- [Tasks to perform]
1/ Print the passage of the Kindle book stand thread from "## Boston (Nov" up to and including "(Jan 3, 2010)".
2/ In the Kindle book stand thread, list the usernames whose post headers show a date in 2008.

- [Exercise text]
# Best Book Stand for the Kindle 2



## rlkubi (Dec 7, 2009)

I know there are a lot of discussion lately about the BookGem but I'd like to get other recommendations before making a decision. Thanks!!!


----------



## Hoosiermama (Dec 28, 2009)

My stand is built into the cover. I bought a Speck Kindle cover, and there's a stand built into the inside of the front cover. Just pull it out and it stands. You can also use it as a book style cover. I couldn't decide which type of cover I wanted, and this fits the bill!


----------



## rlkubi (Dec 7, 2009)

Any other comments please?


----------



## kwajkat (Nov 6, 2008)

I use a book stand I got from B&N. It was last summer so it looks like a little beach chair. Hey it was cute what can I say Some people use one of those wood/plastic plate holders. If you go to the store (office supply, Walmart, target etc) take your kindle with you and try them out.


----------



## 911jason (Aug 17, 2009)

I use the iZel and have really liked it. Especially how it can be unsnapped to lay flat and fit in my old Belkin Kindle pouch with the K2.






Although now that I have an Oberon, I don't know if I'll continue using it. Haven't decided if I'll sell my old Belkin case and the iZel or just keep them.


----------



## drenee (Nov 11, 2008)

http://www.amazon.com/elago-M1-stand-Multi-Media-Portable/dp/B001VNH9YA/ref=sr_1_4?ie=UTF8&tag=kbpst-20&s=wireless&qid=1265417584&sr=8-4

I've been thinking about this one. Not sure if it would be sturdy enough to hold it and not tip over. But I think it would work in landscape mode.
deb


----------



## cheerio (May 16, 2009)

911jason said:


> I use the iZel and have really liked it. Especially how it can be unsnapped to lay flat and fit in my old Belkin Kindle pouch with the K2.
> 
> 
> 
> ...


good video


----------



## kevindorsey (Mar 4, 2009)

Yea, good showing.


----------



## Boston (Nov 7, 2008)

I use a "Book Hug" and love it. My Kindle (and Sony) feel more stable in it than some of the cheaper or more portable stands I tried. I had a coupon at one of the b&m bookstores so it was inexpensive.

It's not portable but its perfect for kitchen reading.

http://www.amazon.com/Book-hug-Hug/dp/B000WNGBRQ/ref=sr_1_3?ie=UTF8&s=office-products&qid=1265429538&tag=kbpst-20&sr=8-3


----------



## ayuryogini (Jan 3, 2010)

I think you're asking about people w/direct experience, and I don't have it with this, but thought I'd throw it into the mix so you had a lot of choices.
m-edge has one called the Flexstand Bookstand








also, their Platform cover turns into a book stand








(if you order from medgestore.com, you can get a 20% discount using the code "MTWITTER"

Thanks for the info on the Book Gem; I just went ahead and ordered one; I like that you can use it with or without a cover, and it got a lot of great reviews on Amazon and this Kindleboard thread. http://www.kboards.com/index.php/topic,8265.0.html

I hope some of this is helpful; I'd love to know what you decide.

- [Recorded information]
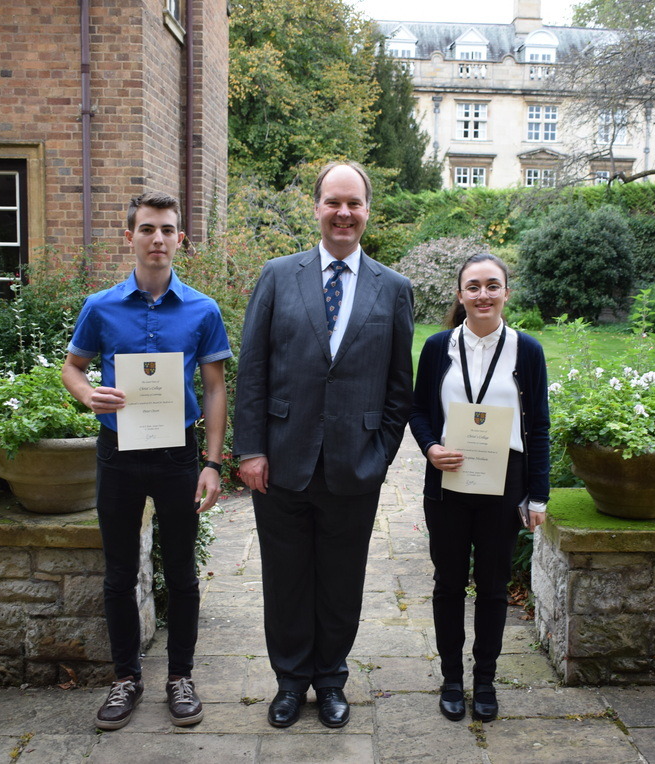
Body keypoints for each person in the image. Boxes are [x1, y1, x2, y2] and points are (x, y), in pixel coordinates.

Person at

---

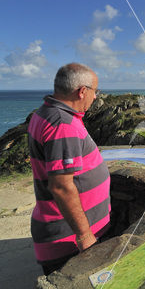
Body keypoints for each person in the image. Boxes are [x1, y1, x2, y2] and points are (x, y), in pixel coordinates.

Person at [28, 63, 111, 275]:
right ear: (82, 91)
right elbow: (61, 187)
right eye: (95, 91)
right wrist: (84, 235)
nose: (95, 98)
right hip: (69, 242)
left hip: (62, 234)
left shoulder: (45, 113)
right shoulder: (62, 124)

---

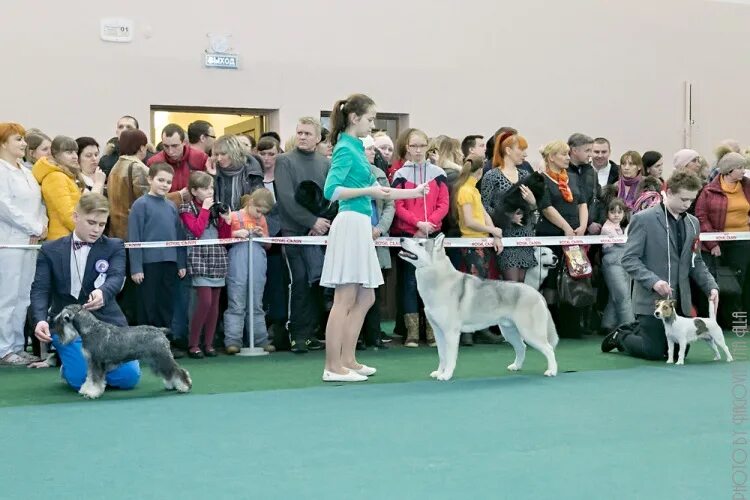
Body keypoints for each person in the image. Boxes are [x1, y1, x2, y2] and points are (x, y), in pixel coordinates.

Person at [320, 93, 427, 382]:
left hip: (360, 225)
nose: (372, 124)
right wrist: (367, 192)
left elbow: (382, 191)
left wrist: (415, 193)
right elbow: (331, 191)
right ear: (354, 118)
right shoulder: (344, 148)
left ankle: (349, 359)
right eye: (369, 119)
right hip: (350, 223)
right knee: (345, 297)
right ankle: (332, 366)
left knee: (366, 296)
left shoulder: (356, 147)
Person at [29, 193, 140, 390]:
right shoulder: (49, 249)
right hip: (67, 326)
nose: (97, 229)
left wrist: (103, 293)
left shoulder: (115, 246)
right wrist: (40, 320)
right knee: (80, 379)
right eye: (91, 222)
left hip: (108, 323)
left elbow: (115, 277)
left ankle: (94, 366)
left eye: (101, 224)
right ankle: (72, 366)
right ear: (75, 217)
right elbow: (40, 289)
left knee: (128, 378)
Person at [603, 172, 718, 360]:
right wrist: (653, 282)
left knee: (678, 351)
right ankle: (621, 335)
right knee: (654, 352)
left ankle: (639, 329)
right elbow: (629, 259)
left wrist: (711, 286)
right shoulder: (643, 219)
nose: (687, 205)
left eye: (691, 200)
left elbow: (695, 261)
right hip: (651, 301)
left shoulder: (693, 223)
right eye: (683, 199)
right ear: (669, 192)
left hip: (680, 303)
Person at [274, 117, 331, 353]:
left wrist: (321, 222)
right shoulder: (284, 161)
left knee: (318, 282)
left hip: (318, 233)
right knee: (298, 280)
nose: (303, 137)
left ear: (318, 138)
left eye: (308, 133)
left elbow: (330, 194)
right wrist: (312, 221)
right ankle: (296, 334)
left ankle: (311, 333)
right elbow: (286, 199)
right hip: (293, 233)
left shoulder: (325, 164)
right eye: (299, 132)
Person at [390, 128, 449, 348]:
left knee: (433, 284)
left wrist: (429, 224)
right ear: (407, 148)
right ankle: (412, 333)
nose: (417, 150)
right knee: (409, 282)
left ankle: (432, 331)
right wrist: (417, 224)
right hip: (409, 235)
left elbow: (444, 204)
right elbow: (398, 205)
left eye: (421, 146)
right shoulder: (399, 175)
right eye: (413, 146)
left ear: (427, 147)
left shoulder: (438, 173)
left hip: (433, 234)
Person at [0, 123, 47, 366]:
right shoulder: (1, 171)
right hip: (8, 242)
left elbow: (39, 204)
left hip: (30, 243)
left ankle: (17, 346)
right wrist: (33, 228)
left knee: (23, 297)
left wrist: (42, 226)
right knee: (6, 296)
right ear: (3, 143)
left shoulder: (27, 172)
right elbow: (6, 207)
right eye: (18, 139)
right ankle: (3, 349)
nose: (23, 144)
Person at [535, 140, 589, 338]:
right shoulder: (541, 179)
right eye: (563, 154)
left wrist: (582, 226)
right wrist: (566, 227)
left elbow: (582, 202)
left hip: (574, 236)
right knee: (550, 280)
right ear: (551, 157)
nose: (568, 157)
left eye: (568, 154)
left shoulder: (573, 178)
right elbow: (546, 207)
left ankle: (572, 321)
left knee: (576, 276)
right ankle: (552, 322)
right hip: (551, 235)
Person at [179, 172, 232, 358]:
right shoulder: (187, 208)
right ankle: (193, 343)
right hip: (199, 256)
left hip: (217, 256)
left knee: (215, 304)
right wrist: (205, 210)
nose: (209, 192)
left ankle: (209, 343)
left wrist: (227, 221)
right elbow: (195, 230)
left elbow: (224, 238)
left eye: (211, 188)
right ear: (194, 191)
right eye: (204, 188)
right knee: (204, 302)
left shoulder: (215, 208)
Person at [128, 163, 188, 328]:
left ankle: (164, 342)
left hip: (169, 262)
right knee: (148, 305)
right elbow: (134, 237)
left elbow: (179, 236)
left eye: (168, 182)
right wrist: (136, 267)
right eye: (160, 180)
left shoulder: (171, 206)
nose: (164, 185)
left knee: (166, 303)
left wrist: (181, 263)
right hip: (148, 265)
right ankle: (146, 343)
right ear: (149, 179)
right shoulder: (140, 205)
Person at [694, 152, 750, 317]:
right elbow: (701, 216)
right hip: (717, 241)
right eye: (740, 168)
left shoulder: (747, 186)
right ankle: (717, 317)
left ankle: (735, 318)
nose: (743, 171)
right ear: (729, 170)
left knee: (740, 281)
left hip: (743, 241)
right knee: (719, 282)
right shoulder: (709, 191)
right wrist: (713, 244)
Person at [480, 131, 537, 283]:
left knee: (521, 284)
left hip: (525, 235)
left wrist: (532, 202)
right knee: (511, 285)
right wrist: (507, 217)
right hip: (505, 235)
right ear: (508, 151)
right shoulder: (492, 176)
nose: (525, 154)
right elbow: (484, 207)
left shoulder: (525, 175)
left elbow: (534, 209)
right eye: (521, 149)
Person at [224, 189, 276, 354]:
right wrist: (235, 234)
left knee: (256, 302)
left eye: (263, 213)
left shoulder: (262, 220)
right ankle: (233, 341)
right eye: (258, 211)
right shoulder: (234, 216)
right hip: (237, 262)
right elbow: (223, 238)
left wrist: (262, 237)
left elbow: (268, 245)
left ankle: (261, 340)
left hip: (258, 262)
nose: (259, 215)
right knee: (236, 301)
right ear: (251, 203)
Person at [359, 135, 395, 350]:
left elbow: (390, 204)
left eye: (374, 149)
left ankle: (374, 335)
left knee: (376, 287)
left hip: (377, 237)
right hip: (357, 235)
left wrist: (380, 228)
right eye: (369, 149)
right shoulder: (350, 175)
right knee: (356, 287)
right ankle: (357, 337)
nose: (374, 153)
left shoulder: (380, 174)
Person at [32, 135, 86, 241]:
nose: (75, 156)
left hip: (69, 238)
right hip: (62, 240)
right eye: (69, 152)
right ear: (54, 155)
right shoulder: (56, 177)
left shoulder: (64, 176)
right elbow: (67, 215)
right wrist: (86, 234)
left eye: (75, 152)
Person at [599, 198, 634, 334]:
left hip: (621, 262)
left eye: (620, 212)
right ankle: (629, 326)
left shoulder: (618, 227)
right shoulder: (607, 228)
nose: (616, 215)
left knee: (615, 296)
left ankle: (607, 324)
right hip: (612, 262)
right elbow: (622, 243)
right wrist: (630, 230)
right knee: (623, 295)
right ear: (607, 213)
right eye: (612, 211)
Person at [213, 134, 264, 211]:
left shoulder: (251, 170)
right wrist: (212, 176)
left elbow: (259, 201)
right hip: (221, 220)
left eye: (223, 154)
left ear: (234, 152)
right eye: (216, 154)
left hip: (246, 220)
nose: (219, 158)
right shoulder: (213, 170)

- [Your written answers]
1/
## Boston (Nov 7, 2008)

I use a "Book Hug" and love it. My Kindle (and Sony) feel more stable in it than some of the cheaper or more portable stands I tried. I had a coupon at one of the b&m bookstores so it was inexpensive.

It's not portable but its perfect for kitchen reading.

http://www.amazon.com/Book-hug-Hug/dp/B000WNGBRQ/ref=sr_1_3?ie=UTF8&s=office-products&qid=1265429538&tag=kbpst-20&sr=8-3


----------



## ayuryogini (Jan 3, 2010)

2/
kwajkat
drenee
Boston